Cyan line is the steering of the car, of the Tesla that we're getting from the cam bus. When I move the steering wheel around, we see that live in real-time mapped on this graphic here showing in cyan the steering position of the car. Up top is whenever the two disagree significantly, the disagreement detected red sign appears showing that there's a disagreement.
And I'll demonstrate that on road. We're now driving on the highway with the Tesla being controlled by autopilot and the Jetson TX2 on the dashboard with a camera plugged in has a neural network running on it end-to-end. And the input to the neural network is a sequence of images and the output is steering commands.
Now there's two perception control systems working here. One is autopilot, the other one is an end-to-end neural network. Both the steering commands from both are being visualized on the center stack here. In pink is the output from the neural network, in cyan is the output from autopilot. And whenever there is some disagreement or a lot of disagreement, up on top there's a disagreement detected text that becomes more intensely red the greater the disagreement.
At the bottom of the screen is the input to the neural network that is a sequence of images that is subtracted from each other capturing the temporal dynamics of the scene. All right, so why is this interesting? Because two perception control systems, two AI systems taking in the external world using a monocular camera and making a prediction, making steering commands to control the vehicle.
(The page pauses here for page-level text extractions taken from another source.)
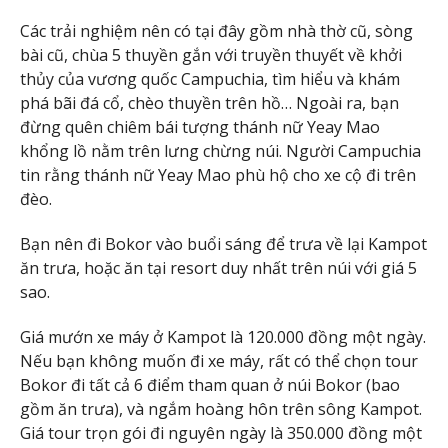
Các trải nghiệm nên có tại đây gồm nhà thờ cũ, sòng
bài cũ, chùa 5 thuyền gắn với truyền thuyết về khởi
thủy của vương quốc Campuchia, tìm hiểu và khám
phá bãi đá cổ, chèo thuyền trên hồ… Ngoài ra, bạn
đừng quên chiêm bái tượng thánh nữ Yeay Mao
khổng lồ nằm trên lưng chừng núi. Người Campuchia
tin rằng thánh nữ Yeay Mao phù hộ cho xe cộ đi trên
đèo.
Bạn nên đi Bokor vào buổi sáng để trưa về lại Kampot
ăn trưa, hoặc ăn tại resort duy nhất trên núi với giá 5
sao.
Giá mướn xe máy ở Kampot là 120.000 đồng một ngày.
Nếu bạn không muốn đi xe máy, rất có thể chọn tour
Bokor đi tất cả 6 điểm tham quan ở núi Bokor (bao
gồm ăn trưa), và ngắm hoàng hôn trên sông Kampot.
Giá tour trọn gói đi nguyên ngày là 350.000 đồng một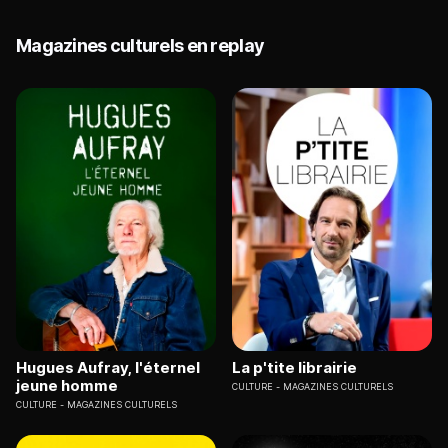
Magazines culturels en replay
Hugues Aufray, l'éternel
La p'tite librairie
jeune homme
CULTURE
MAGAZINES CULTURELS
CULTURE
MAGAZINES CULTURELS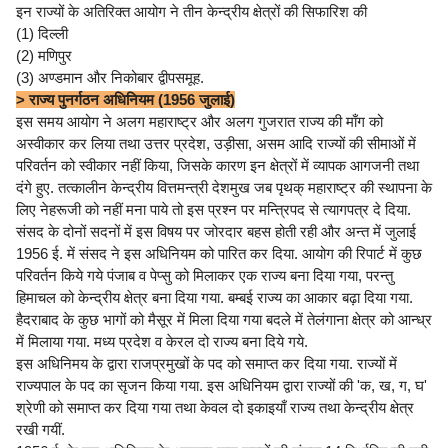
इन राज्यों के अतिरिक्त आयोग ने तीन केन्द्रीय क्षेत्रों की सिफारिश की
(1) दिल्ली
(2) मणिपुर
(3) अण्डमान और निकोबार द्वीपसमूह.
> राज्य पुनर्गठन अधिनियम (1956 जुलाई)
इस समय आयोग ने अलग महाराष्ट्र और अलग गुजरात राज्य की माँग को
अस्वीकार कर लिया तथा उत्तर प्रदेश, उड़ीसा, असम आदि राज्यों की सीमाओं में
परिवर्तन को स्वीकार नहीं किया, जिसके कारण इन क्षेत्रों में व्यापक आगजनी तथा
दंगे हुए. तत्कालीन केन्द्रीय वित्तमन्त्री देशमुख जब पृथक् महाराष्ट्र की स्थापना के
लिए नेहरूजी को नहीं मना पाये तो इस प्रश्न पर मन्त्रिपद से त्यागपत्र दे दिया.
संसद के दोनों सदनों में इस विषय पर जोरदार बहस होती रही और अन्त में जुलाई
1956 ई. में संसद ने इस अधिनियम को पारित कर दिया. आयोग की रिपार्ट में कुछ
परिवर्तन किये गये पंजाब व पेप्सु को मिलाकर एक राज्य बना दिया गया, परन्तु
हिमाचल को केन्द्रीय क्षेत्र बना दिया गया. बम्बई राज्य का आकार बढ़ा दिया गया.
हैदराबाद के कुछ भागों को मैसूर में मिला दिया गया बदले में तेलंगाना क्षेत्र को आन्ध्र
में मिलाया गया. मध्य प्रदेश व केरल दो राज्य बना दिये गये.
इस अधिनिमय के द्वारा राजप्रमुखों के पद को समाप्त कर दिया गया. राज्यों में
राज्यपाल के पद का सृजन किया गया. इस अधिनियम द्वारा राज्यों की 'क, ख, ग, घ'
श्रेणी को समाप्त कर दिया गया तथा केवल दो इकाइयाँ राज्य तथा केन्द्रीय क्षेत्र
रखी गयीं.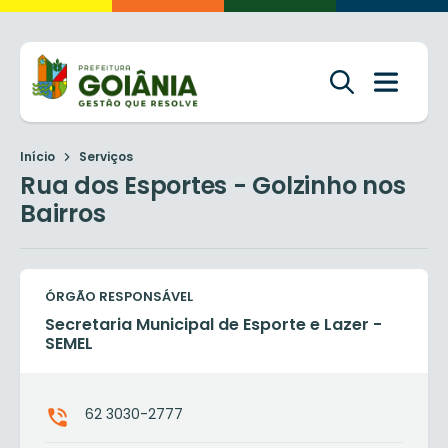
Início
Serviços
Rua dos Esportes - Golzinho nos
Bairros
ÓRGÃO RESPONSÁVEL
Secretaria Municipal de Esporte e Lazer -
SEMEL
62 3030-2777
Now whenever those two systems disagree, that's interesting for many reasons. One, the disagreement is an indicator that from a visual perspective, from a perception perspective the situation is challenging for those systems. Therefore you might want to bring the driver's attention to the situation so they take control back from the vehicle.
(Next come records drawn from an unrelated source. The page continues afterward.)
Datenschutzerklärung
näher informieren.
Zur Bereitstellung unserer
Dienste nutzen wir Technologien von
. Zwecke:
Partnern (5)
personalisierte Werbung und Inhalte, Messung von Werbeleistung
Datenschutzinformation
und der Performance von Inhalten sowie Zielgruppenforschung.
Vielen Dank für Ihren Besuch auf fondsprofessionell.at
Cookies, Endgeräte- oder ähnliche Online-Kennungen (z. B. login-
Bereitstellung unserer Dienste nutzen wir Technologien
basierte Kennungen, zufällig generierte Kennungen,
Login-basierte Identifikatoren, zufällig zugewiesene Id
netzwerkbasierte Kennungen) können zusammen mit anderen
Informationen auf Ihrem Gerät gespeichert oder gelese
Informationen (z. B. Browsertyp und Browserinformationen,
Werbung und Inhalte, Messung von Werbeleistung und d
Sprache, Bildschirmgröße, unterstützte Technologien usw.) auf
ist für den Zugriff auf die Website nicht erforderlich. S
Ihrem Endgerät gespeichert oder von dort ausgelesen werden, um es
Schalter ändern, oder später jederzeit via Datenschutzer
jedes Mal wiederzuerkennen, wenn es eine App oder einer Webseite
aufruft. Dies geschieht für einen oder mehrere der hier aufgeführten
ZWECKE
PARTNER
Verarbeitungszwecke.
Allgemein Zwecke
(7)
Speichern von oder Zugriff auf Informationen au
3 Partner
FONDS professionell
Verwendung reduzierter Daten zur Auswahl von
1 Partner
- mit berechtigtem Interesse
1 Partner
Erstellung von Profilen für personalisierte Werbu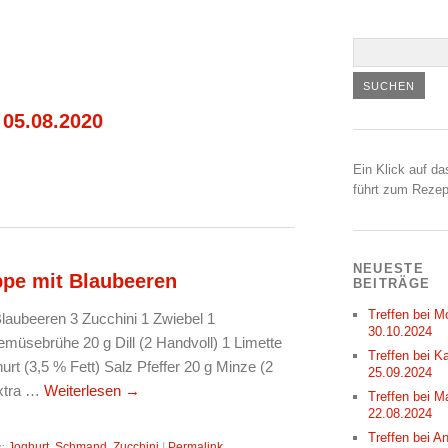
 05.08.2020
Ein Klick auf da
führt zum Rezep
NEUESTE
ppe mit Blaubeeren
BEITRÄGE
Treffen bei M
laubeeren 3 Zucchini 1 Zwiebel 1
30.10.2024
üsebrühe 20 g Dill (2 Handvoll) 1 Limette
Treffen bei Ka
t (3,5 % Fett) Salz Pfeffer 20 g Minze (2
25.09.2024
extra …
Weiterlesen
→
Treffen bei M
22.08.2024
Treffen bei A
r:
Joghurt
,
Schmand
,
Zucchini
|
Permalink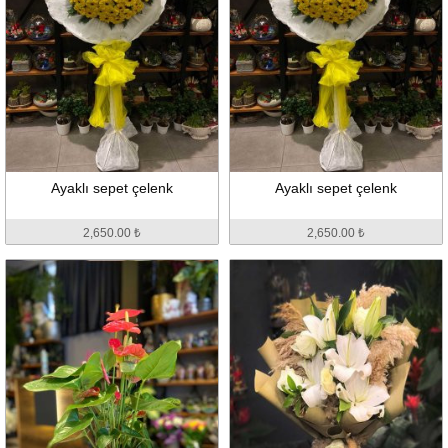
Ayaklı sepet çelenk
Ayaklı sepet çelenk
2,650.00 ₺
2,650.00 ₺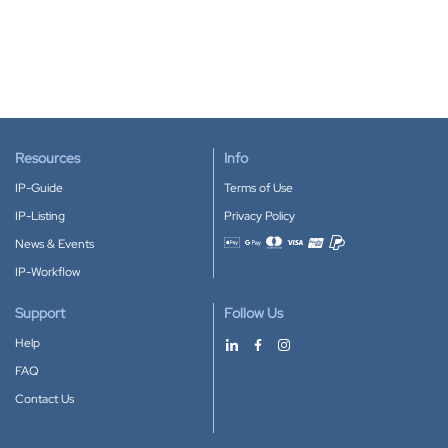
Resources
Info
IP-Guide
Terms of Use
IP-Listing
Privacy Policy
News & Events
Accepted payment methods
IP-Workflow
Support
Follow Us
Help
FAQ
Contact Us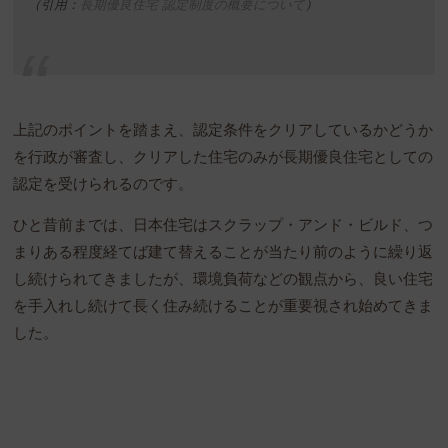
（引用：
長期優良住宅 認定制度の概要について
）
上記のポイントを踏まえ、認定条件をクリアしているかどうか
を行政が審査し、クリアした住宅のみが長期優良住宅としての
認定を受けられるのです。
ひと昔前までは、日本住宅はスクラップ・アンド・ビルド、つ
まりある程度経てば建て替えることが当たり前のように繰り返
し続けられてきましたが、環境負荷などの観点から、良い住宅
を手入れし続けて長く住み続けることが重要視され始めてきま
した。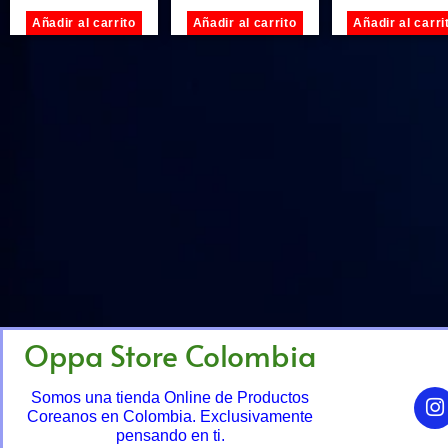
Añadir al carrito
Añadir al carrito
Añadir al carri
Oppa Store Colombia
Somos una tienda Online de Productos
Coreanos en Colombia. Exclusivamente
pensando en ti.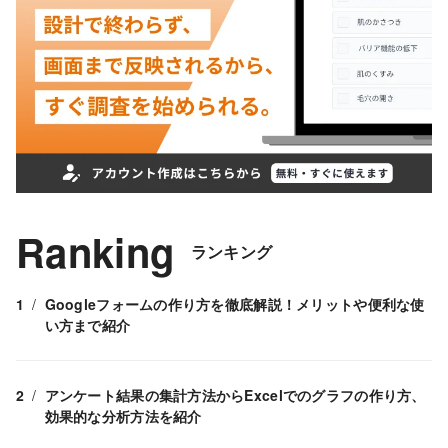
Ranking
ランキング
Googleフォームの作り方を徹底解説！メリットや便利な使
い方まで紹介
アンケート結果の集計方法からExcelでのグラフの作り方、
効果的な分析方法を紹介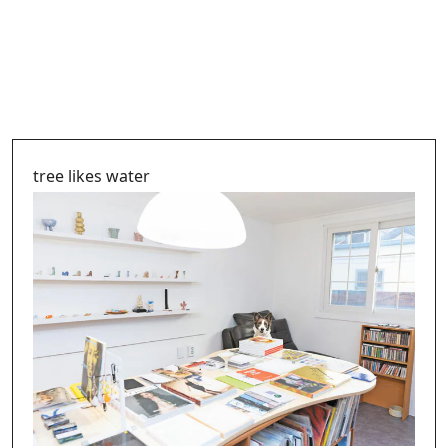
tree likes water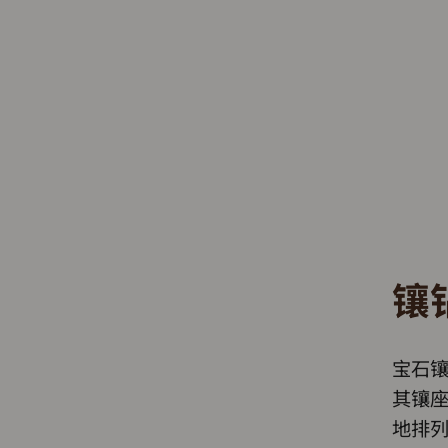
镶
宝石
其镶
地排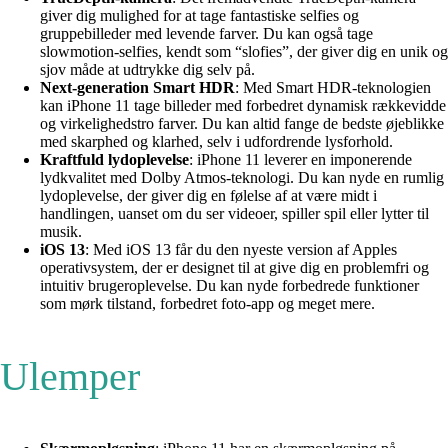
giver dig mulighed for at tage fantastiske selfies og
gruppebilleder med levende farver. Du kan også tage
slowmotion-selfies, kendt som “slofies”, der giver dig en unik og
sjov måde at udtrykke dig selv på.
Next-generation Smart HDR
: Med Smart HDR-teknologien
kan iPhone 11 tage billeder med forbedret dynamisk rækkevidde
og virkelighedstro farver. Du kan altid fange de bedste øjeblikke
med skarphed og klarhed, selv i udfordrende lysforhold.
Kraftfuld lydoplevelse
: iPhone 11 leverer en imponerende
lydkvalitet med Dolby Atmos-teknologi. Du kan nyde en rumlig
lydoplevelse, der giver dig en følelse af at være midt i
handlingen, uanset om du ser videoer, spiller spil eller lytter til
musik.
iOS 13
: Med iOS 13 får du den nyeste version af Apples
operativsystem, der er designet til at give dig en problemfri og
intuitiv brugeroplevelse. Du kan nyde forbedrede funktioner
som mørk tilstand, forbedret foto-app og meget mere.
Ulemper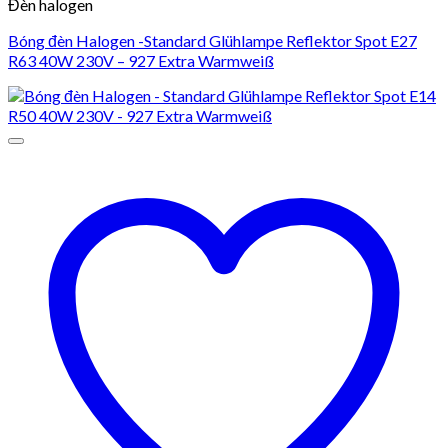
Đèn halogen
Bóng đèn Halogen -Standard Glühlampe Reflektor Spot E27
R63 40W 230V – 927 Extra Warmweiß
It's also interesting for validating systems. So if you propose a new perception control system, you can imagine putting it into a car to go along with autopilot or with other similar systems to see how well that new system works with autopilot when it disagrees, when it doesn't. And the disagreement from the computer vision aspect is also really interesting for detecting edge cases.
So the challenging thing about driving or for building autonomous vehicles is that most of the driving is really boring. The interesting bits happen rarely. So one of the ways to detect those interesting bits, the edge cases, is to look at the disagreement between these perception systems, to look at cases when the two perception systems diverge and therefore they struggle with that situation.
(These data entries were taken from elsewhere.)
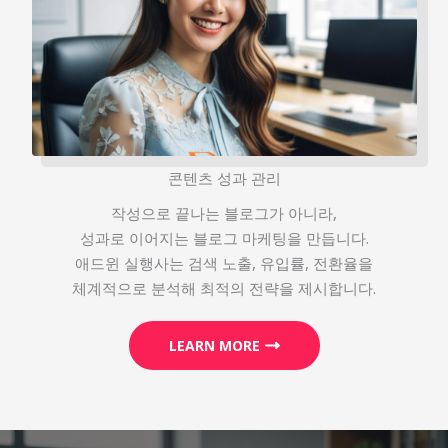
콘텐츠 성과 관리
작성으로 끝나는 블로그가 아니라,
성과로 이어지는 블로그 마케팅을 만듭니다.
애드윈 실행사는 검색 노출, 유입률, 전환율을
체계적으로 분석해 최적의 전략을 제시합니다.
LEARN MORE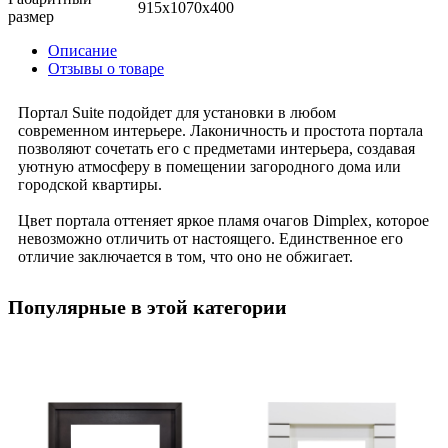
915x1070x400
размер
Описание
Отзывы о товаре
Портал Suite подойдет для установки в любом
современном интерьере. Лаконичность и простота портала
позволяют сочетать его с предметами интерьера, создавая
уютную атмосферу в помещении загородного дома или
городской квартиры.
Цвет портала оттеняет яркое пламя очагов Dimplex, которое
невозможно отличить от настоящего. Единственное его
отличие заключается в том, что оно не обжигает.
Популярные в этой категории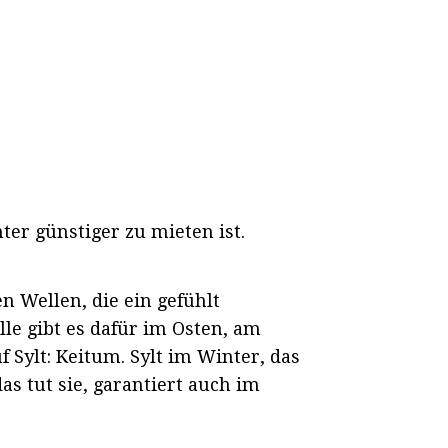
er günstiger zu mieten ist.
n Wellen, die ein gefühlt
le gibt es dafür im Osten, am
Sylt: Keitum. Sylt im Winter, das
as tut sie, garantiert auch im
Finally, when the driver is controlling and takes control of the vehicle, which I am doing now, and when my steering decisions, my turning of the steering wheel is such that the neural network disagrees, it perhaps means that I am either distracted or the situation is visually challenging, therefore I should pay extra attention.
So it makes sense for the system to warn you about that situation. Now the interesting thing about Tesla and the autopilot system is that if we instrument a lot of these vehicles, as we have, we've instrumented 20 Teslas as part of the MIT Autonomous Vehicle Study and are collecting month after month, year after year now, data, video in and video out.
We can use that data to train better systems, to train perception systems, control, motion planning and the end-to-end network that we're showing today. We have the large-scale data to train the learning-based perception and control algorithms. Now an important thing to mention is that these systems were designed to work on the highway, at highway speeds.
So the kind of disagreement it's trained to detect is disagreement between autopilot and the neural network in highway situations. So the visual characteristics of lane markings deteriorating or construction zones and so on. Now the details, and if you're interested in more, can be found in a paper titled "Arguing Machines."